Former state senator Catherine E. Pugh (D-Baltimore) took the helm of Maryland’s largest city on Tuesday, vowing to work with Gov. Larry Hogan (R) to bring federal aid to Baltimore to create jobs and improve its infrastructure.
Pugh was sworn in as the city’s 50th mayor inside the ornate War Memorial Building, just steps away from her new City Hall offices. She said during her inaugural address that she has already drafted a letter for President-elect Donald Trump (R) and would like Hogan to accompany her to Washington to deliver it.
“When [Trump] talks about infrastructure in an urban environment, I say, ‘That’s our city’,” Pugh said. “When he talks about creating jobs and opportunity, I say, ‘That’s our city’.”
Turning to Hogan, she added: “I look forward to our partnership. We had one when I was in Annapolis, and I look forward to our continuing relationship.”
The popular first-term governor had a strained relationship with Pugh’s predecessor, former mayor Stephanie Rawlings-Blake (D). In his own remarks, he praised Pugh as a “fierce advocate” who will “work tirelessly to address the problems” facing the city.
Pugh, 66, grew up in Pennsylvania but came to Baltimore in the 1970s to attend Morgan State University. She was elected to the City Council in 1999 and served in the state legislature starting in 2005, rising to become Senate majority leader.
Among the Democratic officeholders attending her inauguration were Sens. Barbara A. Mikulski and Benjamin L. Cardin; Senator-elect Chris Van Hollen, who is taking Mikulski’s seat; Rep. Elijah E. Cummings; state Senate President Thomas V. Mike Miller Jr. (Calvert); and five former mayors, including Rawlings-Blake, former presidential candidate and governor Martin O’Malley and Pugh’s challenger, Sheila Dixon, who initiated a write-in campaign during the general election following a bitter primary.
Miller called Hogan’s presence a sign of bipartisanship and “moving forward together . . . That’s what Catherine has always been about.”
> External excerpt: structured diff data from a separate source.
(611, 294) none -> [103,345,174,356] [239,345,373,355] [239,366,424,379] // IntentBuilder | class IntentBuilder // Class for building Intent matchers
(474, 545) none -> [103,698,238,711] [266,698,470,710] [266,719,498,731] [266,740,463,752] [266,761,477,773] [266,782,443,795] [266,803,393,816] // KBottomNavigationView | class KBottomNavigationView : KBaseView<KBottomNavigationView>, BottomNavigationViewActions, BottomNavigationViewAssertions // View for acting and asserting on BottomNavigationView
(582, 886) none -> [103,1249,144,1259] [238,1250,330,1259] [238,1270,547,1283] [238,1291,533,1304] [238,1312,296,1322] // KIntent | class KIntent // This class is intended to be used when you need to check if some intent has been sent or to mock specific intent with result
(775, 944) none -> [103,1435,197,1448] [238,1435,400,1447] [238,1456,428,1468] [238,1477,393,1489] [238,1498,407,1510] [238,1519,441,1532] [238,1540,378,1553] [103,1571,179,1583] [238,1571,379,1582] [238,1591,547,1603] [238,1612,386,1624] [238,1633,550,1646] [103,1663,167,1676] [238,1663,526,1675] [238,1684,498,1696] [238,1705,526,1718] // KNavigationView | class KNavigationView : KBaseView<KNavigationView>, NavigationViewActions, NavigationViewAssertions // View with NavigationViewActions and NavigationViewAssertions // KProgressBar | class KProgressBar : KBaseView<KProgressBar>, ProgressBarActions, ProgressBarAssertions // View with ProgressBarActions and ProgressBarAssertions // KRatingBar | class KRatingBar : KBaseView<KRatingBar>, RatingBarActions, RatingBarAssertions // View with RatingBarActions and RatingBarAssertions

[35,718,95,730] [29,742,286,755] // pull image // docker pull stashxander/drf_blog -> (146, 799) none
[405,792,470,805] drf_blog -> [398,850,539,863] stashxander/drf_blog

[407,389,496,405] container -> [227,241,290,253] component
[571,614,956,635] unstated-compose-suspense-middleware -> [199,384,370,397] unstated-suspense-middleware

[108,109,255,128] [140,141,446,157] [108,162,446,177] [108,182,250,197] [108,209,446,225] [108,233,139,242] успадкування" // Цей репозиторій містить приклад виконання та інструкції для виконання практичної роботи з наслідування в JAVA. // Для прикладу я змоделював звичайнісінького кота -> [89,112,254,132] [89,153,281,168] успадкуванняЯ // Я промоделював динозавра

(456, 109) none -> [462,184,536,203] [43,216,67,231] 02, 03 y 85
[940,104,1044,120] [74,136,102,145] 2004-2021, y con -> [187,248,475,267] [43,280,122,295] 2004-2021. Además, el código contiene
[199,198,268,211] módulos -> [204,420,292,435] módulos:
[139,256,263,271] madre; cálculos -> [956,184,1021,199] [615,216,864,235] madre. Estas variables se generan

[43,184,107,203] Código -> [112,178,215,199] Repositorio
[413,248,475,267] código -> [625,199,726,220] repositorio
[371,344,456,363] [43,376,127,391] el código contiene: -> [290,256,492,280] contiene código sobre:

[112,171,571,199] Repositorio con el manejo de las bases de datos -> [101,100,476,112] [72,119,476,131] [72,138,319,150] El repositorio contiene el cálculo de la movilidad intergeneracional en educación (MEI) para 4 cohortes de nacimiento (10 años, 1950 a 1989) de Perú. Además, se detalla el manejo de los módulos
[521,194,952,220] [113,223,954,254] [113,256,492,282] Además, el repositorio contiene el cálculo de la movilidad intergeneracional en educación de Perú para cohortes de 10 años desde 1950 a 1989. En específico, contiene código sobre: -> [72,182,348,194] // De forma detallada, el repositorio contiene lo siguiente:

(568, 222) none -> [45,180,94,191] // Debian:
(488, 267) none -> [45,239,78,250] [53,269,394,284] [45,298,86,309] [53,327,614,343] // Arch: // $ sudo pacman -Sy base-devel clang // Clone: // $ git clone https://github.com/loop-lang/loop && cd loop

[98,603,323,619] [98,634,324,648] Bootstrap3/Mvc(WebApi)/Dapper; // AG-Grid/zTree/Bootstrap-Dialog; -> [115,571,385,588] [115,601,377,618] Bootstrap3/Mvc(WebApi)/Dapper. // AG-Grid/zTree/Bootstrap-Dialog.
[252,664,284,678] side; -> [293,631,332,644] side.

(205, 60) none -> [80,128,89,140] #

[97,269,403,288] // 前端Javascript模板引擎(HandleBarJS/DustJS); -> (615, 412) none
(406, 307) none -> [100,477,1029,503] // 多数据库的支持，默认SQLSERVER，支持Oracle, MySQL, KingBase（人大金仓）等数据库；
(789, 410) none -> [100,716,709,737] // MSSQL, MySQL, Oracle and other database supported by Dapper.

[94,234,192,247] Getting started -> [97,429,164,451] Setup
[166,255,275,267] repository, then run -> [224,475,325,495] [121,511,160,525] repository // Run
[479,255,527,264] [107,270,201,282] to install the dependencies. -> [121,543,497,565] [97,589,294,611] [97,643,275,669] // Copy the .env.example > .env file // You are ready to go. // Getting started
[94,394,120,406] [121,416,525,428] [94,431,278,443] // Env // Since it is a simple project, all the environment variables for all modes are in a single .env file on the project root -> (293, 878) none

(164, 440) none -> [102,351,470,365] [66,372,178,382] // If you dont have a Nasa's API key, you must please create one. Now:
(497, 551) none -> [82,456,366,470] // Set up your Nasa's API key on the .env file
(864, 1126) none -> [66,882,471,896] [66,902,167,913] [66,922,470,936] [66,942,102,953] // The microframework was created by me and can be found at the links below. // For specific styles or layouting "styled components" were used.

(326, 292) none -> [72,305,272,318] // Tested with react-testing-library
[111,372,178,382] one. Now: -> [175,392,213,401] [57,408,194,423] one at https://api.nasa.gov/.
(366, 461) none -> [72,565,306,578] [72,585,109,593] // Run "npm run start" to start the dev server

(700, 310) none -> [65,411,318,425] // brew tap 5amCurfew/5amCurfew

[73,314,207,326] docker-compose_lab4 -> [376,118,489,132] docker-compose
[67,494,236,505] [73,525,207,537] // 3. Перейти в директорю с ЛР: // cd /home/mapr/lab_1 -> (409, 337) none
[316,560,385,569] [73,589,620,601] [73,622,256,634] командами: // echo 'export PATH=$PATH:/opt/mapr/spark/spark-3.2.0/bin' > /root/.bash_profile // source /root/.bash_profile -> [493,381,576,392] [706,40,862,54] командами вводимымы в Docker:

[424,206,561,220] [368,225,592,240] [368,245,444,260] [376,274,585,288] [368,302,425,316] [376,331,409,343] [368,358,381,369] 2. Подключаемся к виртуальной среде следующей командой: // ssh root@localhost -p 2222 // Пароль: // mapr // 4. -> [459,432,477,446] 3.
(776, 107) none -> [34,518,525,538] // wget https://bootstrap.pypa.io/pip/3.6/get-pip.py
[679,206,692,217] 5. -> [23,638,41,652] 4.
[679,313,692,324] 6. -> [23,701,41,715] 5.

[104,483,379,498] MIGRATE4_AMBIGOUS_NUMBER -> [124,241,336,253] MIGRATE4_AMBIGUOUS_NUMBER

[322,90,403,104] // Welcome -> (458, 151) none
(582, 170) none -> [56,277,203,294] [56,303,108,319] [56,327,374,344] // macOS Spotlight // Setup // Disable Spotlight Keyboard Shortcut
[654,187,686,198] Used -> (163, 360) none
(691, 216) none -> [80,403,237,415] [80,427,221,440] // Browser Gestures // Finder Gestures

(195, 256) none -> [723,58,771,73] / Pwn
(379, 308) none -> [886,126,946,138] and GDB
Also on the stage were Baltimore County Executive Kevin B. Kamenetz (D) and Prince George’s County Executive Rushern L. Baker III (D), each of whom are considering challenging Hogan’s bid for a second term in 2018 and would need strong support from heavily Democratic Baltimore to win.
Pugh, who thanked her father for instilling in her a belief that she could be anything if she worked hard for it, will face numerous challenges as mayor, such as widespread crime and blight in some neighborhoods, high unemployment, struggling schools and allegations of police misconduct.
She took the oath of office with her two brothers by her side, thanking the crowd of residents from across the city for the opportunity to become a “servant-leader.”
Pugh repeated a commitment she made during her campaign to help all neighborhoods, and to close the gap between the city’s downtown and other sections of the city that have not experienced the same revitalization.
“Every neighborhood deserves to be the greatest,” she said.